Not to be outdone, Google, which views India as a critical market, struck a massive partnership with Reliance Jio, the nation's largest operator with over 500 million subscribers. This deal offers 18 months of free access to the "Google AI Pro" plan, which includes its top-tier Gemini 2.5 Pro model and 2TB of cloud storage.
Caught between two giants leveraging India's massive telecom networks, OpenAI—which counts India as its second-largest and fastest-growing market—was forced to respond. The company announced it would make its mid-tier "ChatGPT Go" plan free for one year to all new and existing users in India, a direct counter-move to prevent its rivals from cornering the market.

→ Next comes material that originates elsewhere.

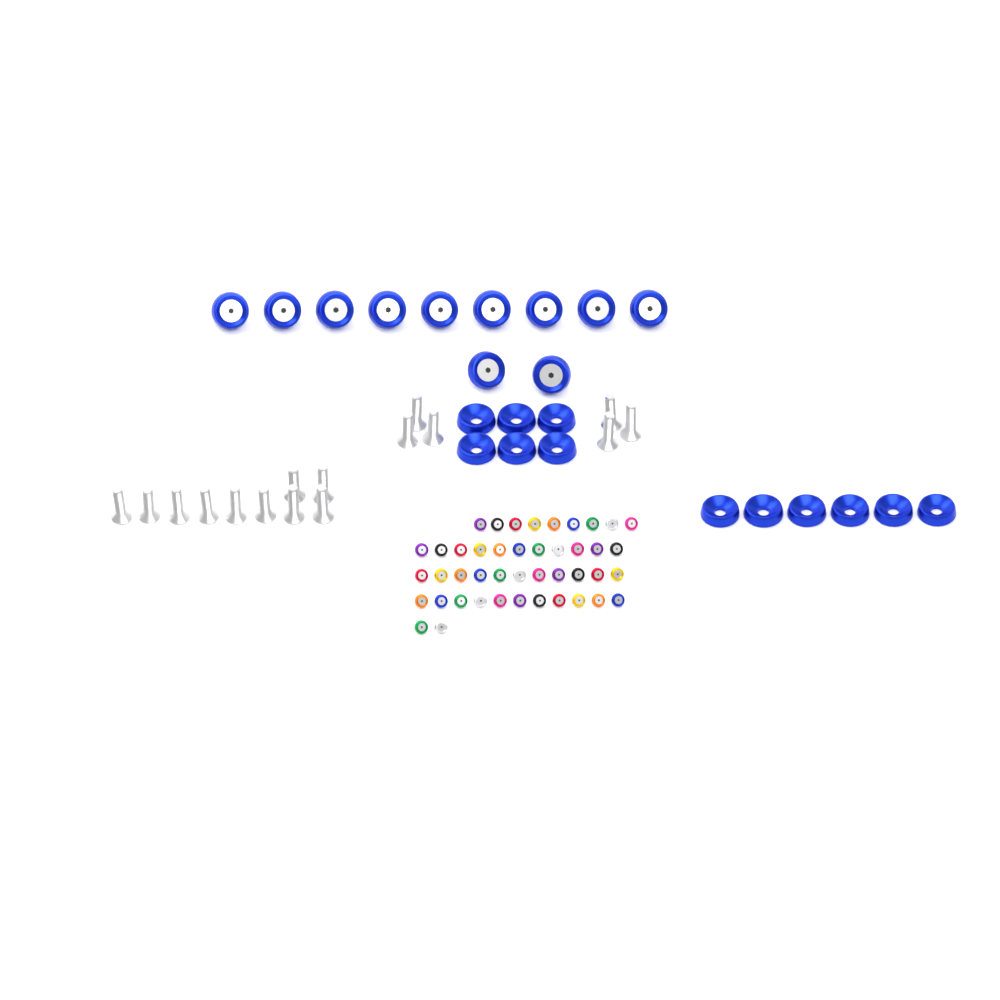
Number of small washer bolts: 44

The Strategy: Why India? Why Free?
This AI "land grab" is driven by several critical strategic calculations:
Unprecedented Scale: India's vast, young, and digitally-native population represents the single largest growth opportunity for user acquisition on the planet. For these companies, capturing millions of users now is more important than immediate revenue.
The "Jio Playbook": The strategy mirrors how Reliance Jio disrupted the Indian telecom sector in 2016. By offering free data and calls, Jio acquired a massive user base that competitors could never reclaim. AI companies are betting the same logic applies: once users integrate a specific AI into their daily lives for a year, they will be more likely to pay when the free trial ends.
A "Golden" Distribution Channel: By bundling with telecoms, Google and Perplexity gain a "golden channel" to nearly 80% of India's internet users, an advantage a standalone app cannot match.
Training the Next Generation of AI: India's immense linguistic and cultural diversity is a goldmine for training data. Google, for instance, launched Gemini in India with support for nine local languages. An OpenAI executive was recently quoted saying, "if you build for India, you can build for the world."
Building Ecosystem "Lock-In": The goal is to move beyond simple chat. By offering AI integration into Google Workspace or research tools like NotebookLM, the companies are embedding their AI into the daily workflows of students and professionals. This creates high "switching costs," making it difficult for users to leave the ecosystem.
While Indian consumers benefit from a bonanza of free, powerful AI tools today, the real prize for tech companies is to become the indispensable, intelligent layer for the world's largest digital-first population—a prize they are willing to spend billions to win.